Late at night, I turned off the light and sat on the bedside, smoking hard. What this city had given me was nothing, except myself living here like a ghost. For more than a year, I have been walking alone, through the spring here, through the long hot summer, watching the leaves turn yellow, and feeling the cold of winter. Except for my relatives far away, I have no care and no one cares about me.

? Maybe she knows what’s going on behind the scenes, or maybe she hasn’t heard those rumors.
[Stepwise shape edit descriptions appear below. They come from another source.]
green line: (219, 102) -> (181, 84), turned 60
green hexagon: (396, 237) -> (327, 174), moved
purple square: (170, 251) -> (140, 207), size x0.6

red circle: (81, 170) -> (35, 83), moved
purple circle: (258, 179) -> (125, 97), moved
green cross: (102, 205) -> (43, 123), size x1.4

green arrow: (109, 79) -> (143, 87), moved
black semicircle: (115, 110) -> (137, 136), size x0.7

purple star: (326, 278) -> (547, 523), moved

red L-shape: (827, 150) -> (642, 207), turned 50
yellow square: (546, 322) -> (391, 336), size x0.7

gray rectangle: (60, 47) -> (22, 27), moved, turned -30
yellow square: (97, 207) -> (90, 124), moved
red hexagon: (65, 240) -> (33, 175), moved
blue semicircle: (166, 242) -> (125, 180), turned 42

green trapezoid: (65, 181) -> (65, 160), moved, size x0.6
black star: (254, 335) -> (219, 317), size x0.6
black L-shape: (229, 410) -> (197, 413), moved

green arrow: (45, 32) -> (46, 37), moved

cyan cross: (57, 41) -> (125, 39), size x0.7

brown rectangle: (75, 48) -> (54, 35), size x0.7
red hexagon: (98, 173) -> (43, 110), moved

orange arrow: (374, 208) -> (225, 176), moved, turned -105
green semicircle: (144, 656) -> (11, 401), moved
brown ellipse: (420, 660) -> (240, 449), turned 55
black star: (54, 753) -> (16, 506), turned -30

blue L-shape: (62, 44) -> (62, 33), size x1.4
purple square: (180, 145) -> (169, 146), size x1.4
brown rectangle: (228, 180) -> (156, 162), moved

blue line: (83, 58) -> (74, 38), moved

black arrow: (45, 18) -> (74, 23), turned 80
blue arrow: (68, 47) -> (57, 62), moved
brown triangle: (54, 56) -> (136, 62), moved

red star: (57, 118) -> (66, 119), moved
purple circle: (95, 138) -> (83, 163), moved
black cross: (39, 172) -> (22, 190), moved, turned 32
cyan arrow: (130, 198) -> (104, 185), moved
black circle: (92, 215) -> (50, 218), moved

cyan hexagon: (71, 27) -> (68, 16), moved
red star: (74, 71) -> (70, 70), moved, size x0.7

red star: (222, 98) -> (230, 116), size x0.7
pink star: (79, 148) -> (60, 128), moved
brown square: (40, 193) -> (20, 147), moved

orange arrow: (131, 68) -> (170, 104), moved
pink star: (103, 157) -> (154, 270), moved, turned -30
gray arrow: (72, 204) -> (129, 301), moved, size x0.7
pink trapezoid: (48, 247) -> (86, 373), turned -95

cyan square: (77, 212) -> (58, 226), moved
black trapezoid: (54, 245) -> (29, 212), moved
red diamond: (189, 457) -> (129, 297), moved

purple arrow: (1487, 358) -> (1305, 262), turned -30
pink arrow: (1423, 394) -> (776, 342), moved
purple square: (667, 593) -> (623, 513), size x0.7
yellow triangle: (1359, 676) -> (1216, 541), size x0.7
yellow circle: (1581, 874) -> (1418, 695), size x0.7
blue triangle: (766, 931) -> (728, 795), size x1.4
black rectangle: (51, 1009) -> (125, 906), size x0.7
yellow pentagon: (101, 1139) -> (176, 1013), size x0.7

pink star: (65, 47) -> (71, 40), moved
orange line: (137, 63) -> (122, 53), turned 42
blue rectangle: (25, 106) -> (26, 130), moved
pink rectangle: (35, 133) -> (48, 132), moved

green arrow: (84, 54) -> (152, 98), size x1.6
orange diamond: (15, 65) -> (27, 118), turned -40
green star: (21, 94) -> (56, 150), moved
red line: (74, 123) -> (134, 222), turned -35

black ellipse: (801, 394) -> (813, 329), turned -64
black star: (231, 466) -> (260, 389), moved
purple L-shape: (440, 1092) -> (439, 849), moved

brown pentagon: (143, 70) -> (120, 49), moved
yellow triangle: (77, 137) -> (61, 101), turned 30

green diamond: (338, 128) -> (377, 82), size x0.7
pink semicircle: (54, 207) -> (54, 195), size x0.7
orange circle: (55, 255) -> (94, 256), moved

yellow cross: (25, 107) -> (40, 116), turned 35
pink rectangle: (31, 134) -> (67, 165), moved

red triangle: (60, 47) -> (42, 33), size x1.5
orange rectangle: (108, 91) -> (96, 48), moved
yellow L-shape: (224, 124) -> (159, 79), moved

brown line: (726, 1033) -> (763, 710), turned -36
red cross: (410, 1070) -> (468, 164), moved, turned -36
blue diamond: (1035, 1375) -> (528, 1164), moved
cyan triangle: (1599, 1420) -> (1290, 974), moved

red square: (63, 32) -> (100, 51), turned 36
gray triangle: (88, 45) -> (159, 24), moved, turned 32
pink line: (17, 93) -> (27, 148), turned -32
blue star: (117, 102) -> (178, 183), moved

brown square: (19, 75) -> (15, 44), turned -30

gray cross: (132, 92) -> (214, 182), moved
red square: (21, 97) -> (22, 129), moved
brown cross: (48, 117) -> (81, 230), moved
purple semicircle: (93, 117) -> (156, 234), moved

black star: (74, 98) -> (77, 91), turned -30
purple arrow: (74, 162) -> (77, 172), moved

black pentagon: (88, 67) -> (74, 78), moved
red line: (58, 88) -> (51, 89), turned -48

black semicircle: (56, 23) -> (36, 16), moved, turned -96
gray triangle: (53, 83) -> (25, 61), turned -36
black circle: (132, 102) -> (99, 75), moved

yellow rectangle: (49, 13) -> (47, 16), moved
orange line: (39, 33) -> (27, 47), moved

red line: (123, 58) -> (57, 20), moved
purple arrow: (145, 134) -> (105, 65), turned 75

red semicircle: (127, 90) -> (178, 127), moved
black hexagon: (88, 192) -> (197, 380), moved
Our life is still the same, she still helps me a lot at work, and I still hang out in her office every day, chatting and joking with her. , we all understand that we are just friends, she has her life, I will not interfere, and she will not ask too much about my life. In her words, it doesn’t matter if you are with me or not, I am pure without you by my side. a lot of.

? This is the last orange, I brought it to you,

? Thank you!

? I looked back and smiled,

? I’m leaving!

? Goodbye!

I closed the door, took out my phone and sent her a message,

Let’s be friends, a very ordinary kind!

We are just ordinary friends!

In the cold wind, I tightened my collar, put on my hat, and walked alone in the night. I smiled very comfortably!